__DATASET EXCERPTS__.

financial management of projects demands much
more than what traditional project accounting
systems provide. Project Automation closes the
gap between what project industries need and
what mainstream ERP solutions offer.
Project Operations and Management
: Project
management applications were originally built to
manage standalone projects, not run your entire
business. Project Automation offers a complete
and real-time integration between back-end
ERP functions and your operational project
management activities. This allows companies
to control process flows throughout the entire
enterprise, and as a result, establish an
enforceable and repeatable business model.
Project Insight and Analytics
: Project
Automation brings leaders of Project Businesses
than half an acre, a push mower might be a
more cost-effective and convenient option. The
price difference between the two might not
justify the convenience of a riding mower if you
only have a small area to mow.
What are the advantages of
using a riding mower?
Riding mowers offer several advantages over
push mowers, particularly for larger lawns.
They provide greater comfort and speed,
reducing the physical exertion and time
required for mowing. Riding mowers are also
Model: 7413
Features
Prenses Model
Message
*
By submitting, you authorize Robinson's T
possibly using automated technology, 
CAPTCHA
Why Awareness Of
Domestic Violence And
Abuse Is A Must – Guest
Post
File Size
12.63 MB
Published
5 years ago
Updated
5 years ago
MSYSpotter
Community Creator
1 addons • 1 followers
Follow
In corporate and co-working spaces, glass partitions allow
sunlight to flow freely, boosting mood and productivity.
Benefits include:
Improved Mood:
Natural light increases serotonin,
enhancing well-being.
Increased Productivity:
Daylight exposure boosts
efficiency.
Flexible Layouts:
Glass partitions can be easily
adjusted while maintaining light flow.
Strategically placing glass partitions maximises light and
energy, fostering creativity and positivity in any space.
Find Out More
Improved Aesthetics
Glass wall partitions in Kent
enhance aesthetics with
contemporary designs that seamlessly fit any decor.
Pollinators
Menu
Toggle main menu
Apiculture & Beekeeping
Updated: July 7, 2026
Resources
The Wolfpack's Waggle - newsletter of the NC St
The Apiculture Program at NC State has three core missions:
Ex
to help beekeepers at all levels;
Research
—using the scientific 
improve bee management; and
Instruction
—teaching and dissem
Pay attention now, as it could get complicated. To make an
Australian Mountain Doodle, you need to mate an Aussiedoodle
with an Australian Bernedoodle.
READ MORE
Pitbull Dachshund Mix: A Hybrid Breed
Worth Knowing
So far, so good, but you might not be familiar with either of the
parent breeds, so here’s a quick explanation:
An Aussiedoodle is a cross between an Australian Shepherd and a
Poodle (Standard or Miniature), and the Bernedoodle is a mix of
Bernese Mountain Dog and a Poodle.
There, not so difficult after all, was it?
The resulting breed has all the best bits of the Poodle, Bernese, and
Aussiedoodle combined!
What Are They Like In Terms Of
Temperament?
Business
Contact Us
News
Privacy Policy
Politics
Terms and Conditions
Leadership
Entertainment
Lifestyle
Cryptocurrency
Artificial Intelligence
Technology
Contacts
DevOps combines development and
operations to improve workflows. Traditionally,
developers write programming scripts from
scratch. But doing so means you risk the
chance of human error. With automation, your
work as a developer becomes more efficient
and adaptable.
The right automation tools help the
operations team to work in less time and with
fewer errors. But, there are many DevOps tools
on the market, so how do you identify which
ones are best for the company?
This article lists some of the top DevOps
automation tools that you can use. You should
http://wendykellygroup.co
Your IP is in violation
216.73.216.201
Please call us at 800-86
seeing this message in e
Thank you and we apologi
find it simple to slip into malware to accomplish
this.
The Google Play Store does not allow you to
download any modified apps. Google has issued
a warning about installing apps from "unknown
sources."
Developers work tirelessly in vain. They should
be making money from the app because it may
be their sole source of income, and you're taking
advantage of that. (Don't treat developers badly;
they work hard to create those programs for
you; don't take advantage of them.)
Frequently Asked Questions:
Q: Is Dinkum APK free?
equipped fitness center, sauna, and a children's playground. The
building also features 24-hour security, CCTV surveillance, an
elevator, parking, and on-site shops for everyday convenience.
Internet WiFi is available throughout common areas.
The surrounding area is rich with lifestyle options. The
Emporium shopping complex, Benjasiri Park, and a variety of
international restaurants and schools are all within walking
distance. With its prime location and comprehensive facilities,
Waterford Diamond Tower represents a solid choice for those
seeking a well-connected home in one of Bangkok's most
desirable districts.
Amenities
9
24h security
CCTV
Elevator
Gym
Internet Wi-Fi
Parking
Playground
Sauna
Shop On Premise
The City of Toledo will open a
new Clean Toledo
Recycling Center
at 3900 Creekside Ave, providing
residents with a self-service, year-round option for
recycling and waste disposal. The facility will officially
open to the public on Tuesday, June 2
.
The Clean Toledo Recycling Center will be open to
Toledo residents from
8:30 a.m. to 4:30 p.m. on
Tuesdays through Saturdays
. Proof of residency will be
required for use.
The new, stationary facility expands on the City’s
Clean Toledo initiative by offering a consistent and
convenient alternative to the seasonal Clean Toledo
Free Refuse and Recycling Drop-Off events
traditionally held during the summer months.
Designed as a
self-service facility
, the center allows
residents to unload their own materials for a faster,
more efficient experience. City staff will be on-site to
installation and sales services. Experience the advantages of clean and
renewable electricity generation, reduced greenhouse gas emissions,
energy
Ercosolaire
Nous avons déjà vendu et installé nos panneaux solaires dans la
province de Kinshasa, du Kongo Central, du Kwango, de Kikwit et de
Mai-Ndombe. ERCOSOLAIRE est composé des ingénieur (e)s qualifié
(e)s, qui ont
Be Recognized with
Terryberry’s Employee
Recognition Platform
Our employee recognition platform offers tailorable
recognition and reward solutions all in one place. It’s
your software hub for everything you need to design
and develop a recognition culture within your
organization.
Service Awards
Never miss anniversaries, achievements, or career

__PROBLEM__. Return, exactly, the lines from the first line of the records above to the line containing "to control process", both included.

__SOLUTION TO THIS EXERCISE__.
financial management of projects demands much
more than what traditional project accounting
systems provide. Project Automation closes the
gap between what project industries need and
what mainstream ERP solutions offer.
Project Operations and Management
: Project
management applications were originally built to
manage standalone projects, not run your entire
business. Project Automation offers a complete
and real-time integration between back-end
ERP functions and your operational project
management activities. This allows companies
to control process flows throughout the entire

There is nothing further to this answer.